盗賊の後始末2
港街セグンに盗賊22人を連れて行く危険を感じたシミリートは、先ほど通って来た街の衛兵に引き渡すことにした。
「かといってこのまま待つのも暇だし、少しずつ戻るとするか」
「通訳のフィジが居ないと、彼らに意図は伝わらないわよ」
「大丈夫さ。ほら、こうやって」
後ろ手で縛られていた1人を無理矢理立ち上がらせて前に進むように身振りで指示するシミリート。猿ぐつわもしているので声を出して騒ぐことはできないが、恨めしそうな顔をしてくる。
「ほら、お前達も!」
近くにいた盗賊にも同様のことをして、それぞれを歩き出させる。
その周りを7頭の戦馬に乗った仲間達が取り囲んでいるので、悪さをできるはずもない。
そのようにトボトボ歩かせていると、向こうから幌もない馬車を2台引き連れたカミラ達が見えてくる。
「せっかちね。待って居てくれても良かったのに」
「まぁ、どうせこのまま街までついて行くことになるんじゃないのかと思って」
シミリートの心配になるほどのことはなく、フィジ達が衛兵に既に話をしていたためか、衛兵達が盗賊22人を馬車に乗せると金貨22枚を渡して来て終わりになる。

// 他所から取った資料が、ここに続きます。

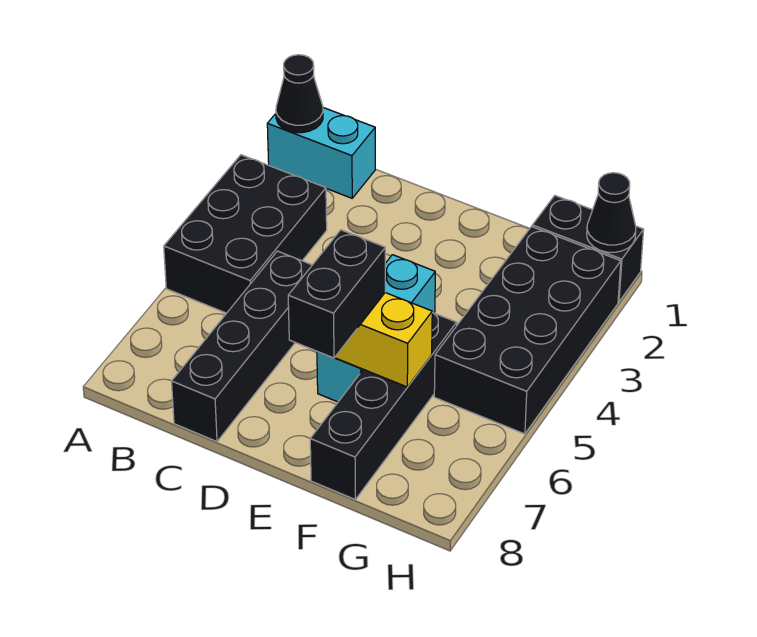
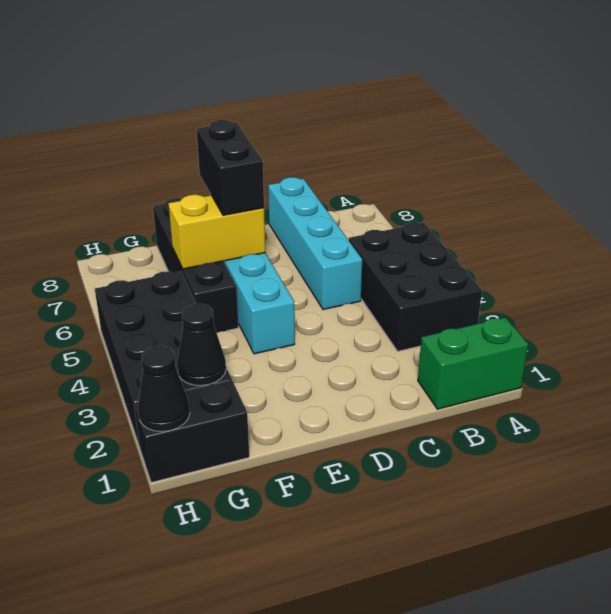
cyan 1x2 brick [267,108,375,198] -> green 1x2 brick [418,317,528,409]
black 1x1 cone [276,55,323,133] -> black 1x1 cone moved to [177,304,226,386]
black 1x4 brick [172,251,312,441] -> cyan 1x4 brick [268,177,362,310]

「外国の旅行者に迷惑をかけてすまなかったとおっしゃっていますよ」
「いや、気にしなくて良いですよ。それよりも、倍の人数の盗賊と相対して倒したという一筆だけ残して貰えないでしょうか」
通訳するフィジは意図がわからないが、衛兵は念のためと全員の冒険者証を確認していたからか、素直になるほどという顔をして、羊皮紙の切れ端にそのメモを名前入りで書いてくれたようである。